Passage >>
The Complete Beginner’s Guide to Daddy Rage

Probably gonna catch some heat from other parents over this, but those moms & dads that pretend they’ve never had the same thoughts are what we call “full of shit.”

With that out of the way, I do absolutely love my kids, and would do anything in the world for them. I have 2 adorable, very intelligent girls, ages 6 & 2. For the sake of this post, we’ll call them, Thing 1 and Thing 2.

t1&t2

And most days they’re fine; just your normal, every day kids doing normal, every day kid things. But then there are those days. And as a parent, you never know when it’s going to be one of those days, until it’s too late. They typically start out as any other day. The kiddos eat breakfast, they’re being sweet, playing together quietly, sharing, and listening to you.

Then around lunch time, something happens. It’s that part of the day where someone (other than yourself) needs a nap, and starts to get a little whiny, and decides they’re not going to eat lunch. Or wear pants. Or do anything without having a minor meltdown. And then in starts…

Phase One: The “Come On Guys”

eric-cartman-how-do-i-reach-these-kids

You try to be nice, almost passive-aggressive about it to begin with. “Thing 1, quit pulling on Sissy.” “Thing 2, quit jumping on the couch.” “Don’t play with that, Thing 1.” “Let your sister see that.” “Quit jumping from the ottoman to the couch, Thing 2.” “Quiet down, please.”

Then you repeat yourself. Like, every 5 minutes (or less). Sigh. The exasperation has already kicked in. You just want more than 90 consecutive seconds of peace. But no. That’s just ridiculous. You don’t need peace and quiet. You don’t need to complete a thought. Do lion tamers in the circus have time to think? No. Thinking is for pansies. If you stop to think, they’ll eat you alive… You got this, you tell yourself.

Records shown >>

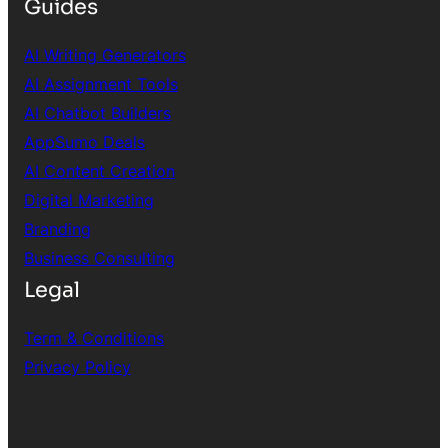
Guides
AI Writing Generators
AI Assignment Tools
AI Chatbot Builders
AppSumo Deals
AI Content Creation
Digital Marketing
Branding
Business Consulting
Legal
Term & Conditions
Privacy Policy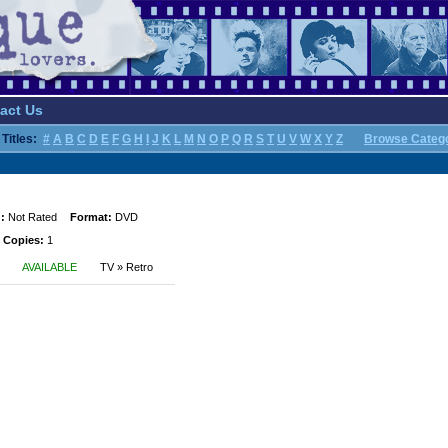
act Us
Titles:
#
A
B
C
D
E
F
G
H
I
J
K
L
M
N
O
P
Q
R
S
T
U
V
W
X
Y
Z
Browse Categ
:
Not Rated
Format:
DVD
 Copies:
1
AVAILABLE
TV » Retro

Task description >> Rewrite the daddy-rage post between "eric-cartman-how-do-i-reach-these-kids" and "you tell yourself.", inclusive, using "armchair" in place of "ottoman".

Response to the exercise >>
eric-cartman-how-do-i-reach-these-kids

You try to be nice, almost passive-aggressive about it to begin with. “Thing 1, quit pulling on Sissy.” “Thing 2, quit jumping on the couch.” “Don’t play with that, Thing 1.” “Let your sister see that.” “Quit jumping from the armchair to the couch, Thing 2.” “Quiet down, please.”

Then you repeat yourself. Like, every 5 minutes (or less). Sigh. The exasperation has already kicked in. You just want more than 90 consecutive seconds of peace. But no. That’s just ridiculous. You don’t need peace and quiet. You don’t need to complete a thought. Do lion tamers in the circus have time to think? No. Thinking is for pansies. If you stop to think, they’ll eat you alive… You got this, you tell yourself.